Out of the 720 million tokens AVAX started with, half of them were minted and the other were left for stake use. Depending on the amount of AVAX staked, new coins will be created so that the capped supply can be reached at a steady, yet relatively slow pace. Even while that is happening right now, a portion of the supply is going towards validators as staking rewards. Ultimately, half of the supply will be allocated as rewards for staking over the course of several decades. Tokens sold on various sales (private, public, seed, etc.) are to be liquified by 2024-2025.
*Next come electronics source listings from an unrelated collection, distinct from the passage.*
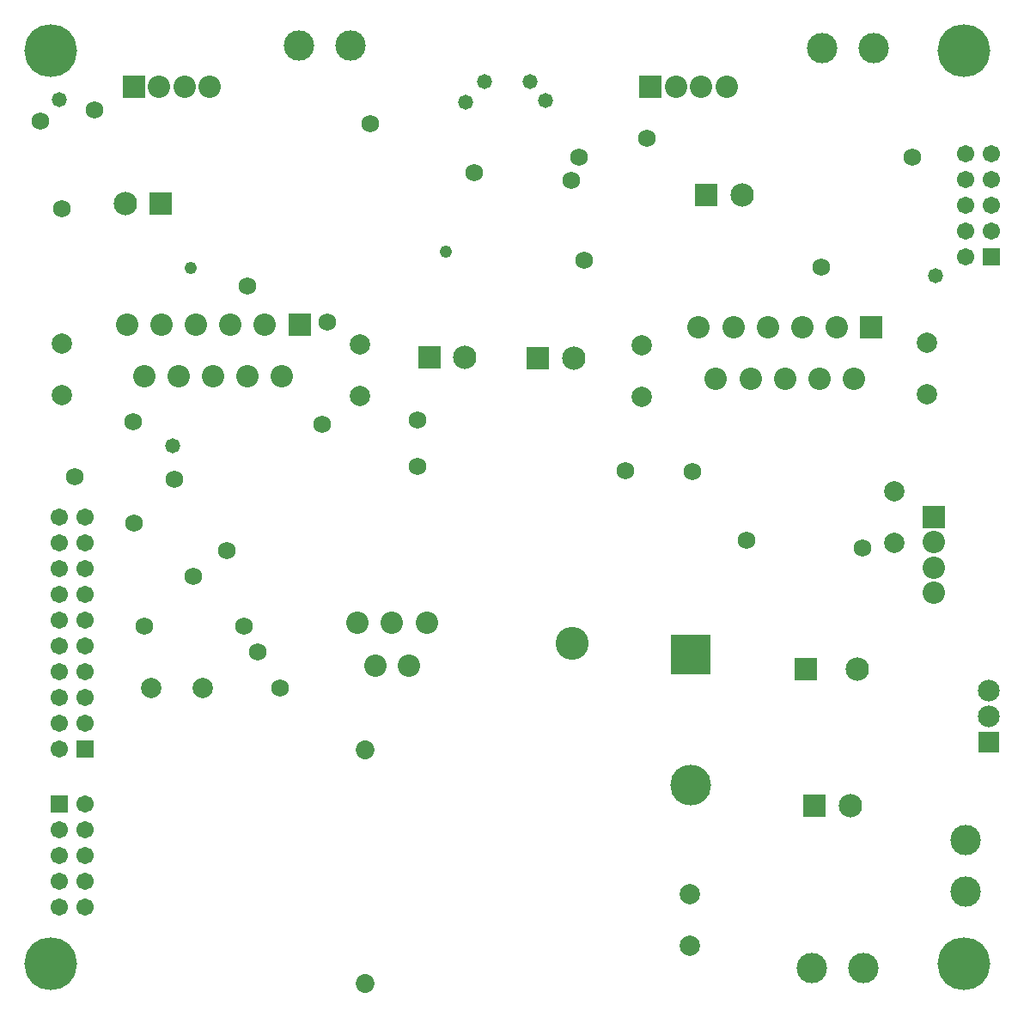
<source format=gbs>
G04*
G04 #@! TF.GenerationSoftware,Altium Limited,Altium Designer,21.3.2 (30)*
G04*
G04 Layer_Color=16711935*
%FSTAX44Y44*%
%MOMM*%
G71*
G04*
G04 #@! TF.SameCoordinates,71E4571F-97C7-41C0-9591-7C9436880AE0*
G04*
G04*
G04 #@! TF.FilePolarity,Negative*
G04*
G01*
G75*
%ADD34R,2.2032X2.2032*%
%ADD35C,2.2032*%
%ADD36C,2.9972*%
%ADD37R,1.7032X1.7032*%
%ADD38C,1.7032*%
%ADD39R,2.3032X2.3032*%
%ADD40C,2.3032*%
%ADD41C,2.0032*%
%ADD42C,1.8532*%
%ADD43R,2.2032X2.2032*%
%ADD44C,2.1432*%
%ADD45R,2.1432X2.1432*%
%ADD46R,4.0132X4.0132*%
%ADD47C,4.0132*%
%ADD48C,5.2032*%
%ADD49C,1.7272*%
%ADD50C,1.4732*%
%ADD51C,3.2512*%
%ADD52C,1.2192*%
D34*
X0013161Y00914146D02*
D03*
X0064088D02*
D03*
D35*
X0015661D02*
D03*
X0018161D02*
D03*
X0020661D02*
D03*
X0036957Y00343662D02*
D03*
X00403098D02*
D03*
X0042037Y0038608D02*
D03*
X00386334D02*
D03*
X00352298D02*
D03*
X0012504Y0067945D02*
D03*
X0014204Y0062865D02*
D03*
X0015904Y0067945D02*
D03*
X0017604Y0062865D02*
D03*
X0019304Y0067945D02*
D03*
X0021004Y0062865D02*
D03*
X0022704Y0067945D02*
D03*
X0024404Y0062865D02*
D03*
X0026104Y0067945D02*
D03*
X0027804Y0062865D02*
D03*
X0066588Y00914146D02*
D03*
X0069088D02*
D03*
X0071588D02*
D03*
X0068863Y0067691D02*
D03*
X0070563Y0062611D02*
D03*
X0072263Y0067691D02*
D03*
X0073963Y0062611D02*
D03*
X0075663Y0067691D02*
D03*
X0077363Y0062611D02*
D03*
X0079063Y0067691D02*
D03*
X0080763Y0062611D02*
D03*
X0082463Y0067691D02*
D03*
X0084163Y0062611D02*
D03*
X00920496Y00465474D02*
D03*
Y00440474D02*
D03*
Y00415474D02*
D03*
D36*
X0095123Y0017145D02*
D03*
Y0012065D02*
D03*
X008509Y0004572D02*
D03*
X008001D02*
D03*
X0086106Y009525D02*
D03*
X0081026D02*
D03*
X0034544Y0095504D02*
D03*
X0029464D02*
D03*
D37*
X0005842Y0020701D02*
D03*
X0008382Y0026162D02*
D03*
X0097663Y0074676D02*
D03*
D38*
X0008382Y0020701D02*
D03*
X0005842Y0018161D02*
D03*
X0008382D02*
D03*
X0005842Y0015621D02*
D03*
X0008382D02*
D03*
X0005842Y0013081D02*
D03*
X0008382D02*
D03*
X0005842Y0010541D02*
D03*
X0008382D02*
D03*
X0005842Y0026162D02*
D03*
X0008382Y0028702D02*
D03*
X0005842D02*
D03*
X0008382Y0031242D02*
D03*
X0005842D02*
D03*
X0008382Y0033782D02*
D03*
X0005842D02*
D03*
X0008382Y0036322D02*
D03*
X0005842D02*
D03*
X0008382Y0038862D02*
D03*
X0005842D02*
D03*
X0008382Y0041402D02*
D03*
X0005842D02*
D03*
X0008382Y0043942D02*
D03*
X0005842D02*
D03*
X0008382Y0046482D02*
D03*
X0005842D02*
D03*
X0008382Y0049022D02*
D03*
X0005842D02*
D03*
X0095123Y0074676D02*
D03*
X0097663Y0077216D02*
D03*
X0095123D02*
D03*
X0097663Y0079756D02*
D03*
X0095123D02*
D03*
X0097663Y0082296D02*
D03*
X0095123D02*
D03*
X0097663Y0084836D02*
D03*
X0095123D02*
D03*
D39*
X0069624Y0080772D02*
D03*
X0015847Y0079883D02*
D03*
X0080292Y0020574D02*
D03*
X0079375Y0034036D02*
D03*
X0042319Y006477D02*
D03*
X0053015Y0064643D02*
D03*
D40*
X0073124Y0080772D02*
D03*
X0012347Y0079883D02*
D03*
X0083792Y0020574D02*
D03*
X0084455Y0034036D02*
D03*
X0045819Y006477D02*
D03*
X0056515Y0064643D02*
D03*
D41*
X0014859Y0032131D02*
D03*
X0019939D02*
D03*
X0091313Y0066167D02*
D03*
Y0061087D02*
D03*
X0088138Y0051562D02*
D03*
Y0046482D02*
D03*
X0035433Y006604D02*
D03*
Y006096D02*
D03*
X0006096Y00661334D02*
D03*
Y00610534D02*
D03*
X0067945Y0006731D02*
D03*
Y001185D02*
D03*
X0063246Y0060833D02*
D03*
Y0065913D02*
D03*
D42*
X0035941Y0026048D02*
D03*
Y0003048D02*
D03*
D43*
X0029504Y0067945D02*
D03*
X0085863Y0067691D02*
D03*
X00920496Y00490474D02*
D03*
D44*
X00974085Y0031877D02*
D03*
Y0029337D02*
D03*
D45*
Y0026797D02*
D03*
D46*
X0068072Y0035433D02*
D03*
D47*
Y0022606D02*
D03*
D48*
X0095Y0095D02*
D03*
X0005D02*
D03*
X0095Y0005D02*
D03*
X0005D02*
D03*
D49*
X0027559Y0032131D02*
D03*
X0041148Y0058547D02*
D03*
X003175Y0058166D02*
D03*
X0017145Y0052705D02*
D03*
X0084963Y0045974D02*
D03*
X0046736Y0082931D02*
D03*
X0068199Y0053467D02*
D03*
X0022352Y004572D02*
D03*
X0014224Y0038227D02*
D03*
X0024003D02*
D03*
X0007366Y0052959D02*
D03*
X0006096Y0079375D02*
D03*
X0073533Y0046736D02*
D03*
X0041148Y0053975D02*
D03*
X00254Y0035687D02*
D03*
X0061595Y0053594D02*
D03*
X0057531Y0074295D02*
D03*
X0013208Y0048387D02*
D03*
X001905Y004318D02*
D03*
X0032258Y0068199D02*
D03*
X0013081Y005842D02*
D03*
X0009271Y0089154D02*
D03*
X0003937Y0088011D02*
D03*
X0080899Y007366D02*
D03*
X0024384Y0071755D02*
D03*
X0089916Y0084455D02*
D03*
X0057023D02*
D03*
X0036449Y0087757D02*
D03*
X0063754Y008636D02*
D03*
X0056261Y0082169D02*
D03*
D50*
X00170433Y0056006D02*
D03*
X0047752Y0091948D02*
D03*
X0052197D02*
D03*
X0045847Y0089916D02*
D03*
X0053721Y0090043D02*
D03*
X0005842Y009017D02*
D03*
X0092202Y0072771D02*
D03*
D51*
X0056388Y0036576D02*
D03*
D52*
X0043942Y0075184D02*
D03*
X0018796Y0073533D02*
D03*
M02*

</source>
You know everything, Snow protocol
By taking Team Rocket’s proposal of the Snow family of consensus protocols and adopting it in Avalanche’s system, a new, permissionless platform was born. Understanding how Avalanche works requires getting a grasp of the three (more expected in the future) chains that make it up – P, X, and C. All of those are a kind of subnetworks that have a dynamic set of validators who come to consensus on the state of a number of blockchain networks. Developers can build their custom subnets using any existing virtual machine. The subnet cap is non-existent and each subnet can be based on a different protocol (PoW, PoS, etc.), have unique validator rule sets with a spectrum of permissionless and/or permissioned networks.
It’s all about coordinating individual validator nodes (that can be in the millions) to ensure the subnets are functioning properly. In other words, this is the communication tool of Avalanche, also used for staking and determining who is in the system.
Anyone can mint any digital asset (NFTs, tokens, equities, stablecoins, etc.) using a UTXO-based system, similar to that of Bitcoin, and the fees associated are paid in AVAX. This is also where transactions get linked to each other for the purpose of reducing waiting time. A key feature of the X-Chain is that transactions do not have to be sequenced with respect to each other – one transaction can be finalized while another is being worked upon, resulting in super-fast processing times.
It is implemented for the sake of developers who wish to port over their apps on Ethereum. Some already ported famous dApps are MetaMask and Web3.js used heavily in DeFi. What the C-Chain offers that allures developers is full compatibility with Ethereum and allows the usage of smart contracts, but due to the scalability of Avalanche, it also has higher throughput for much quicker development and extremely low gas fees for those who find Ethereum a tad too expensive.
Finally, it is important to mention that Avalanche is in no way attempting to overshadow already existing blockchain platforms like Bitcoin and Ethereum. Its goal is that of becoming the Internet of Finance. As such, it aims to connect all blockchains, enabling the active communication between them and the transfer of assets from one to another seamlessly at a blazingly fast rate. Although other systems like Polkadot attempt to do similar things, Avalanche, however, is the only one to make the creation of assets and their exchange so quick and seamless. This technology is intended to be used to basically connect global financial networks in one single framework and give them the freedom to talk to each other and create custom subnets where they can thrive. It is certainly worth keeping watch of where Ava Labs takes this project and how AVAX evolves as a trading asset.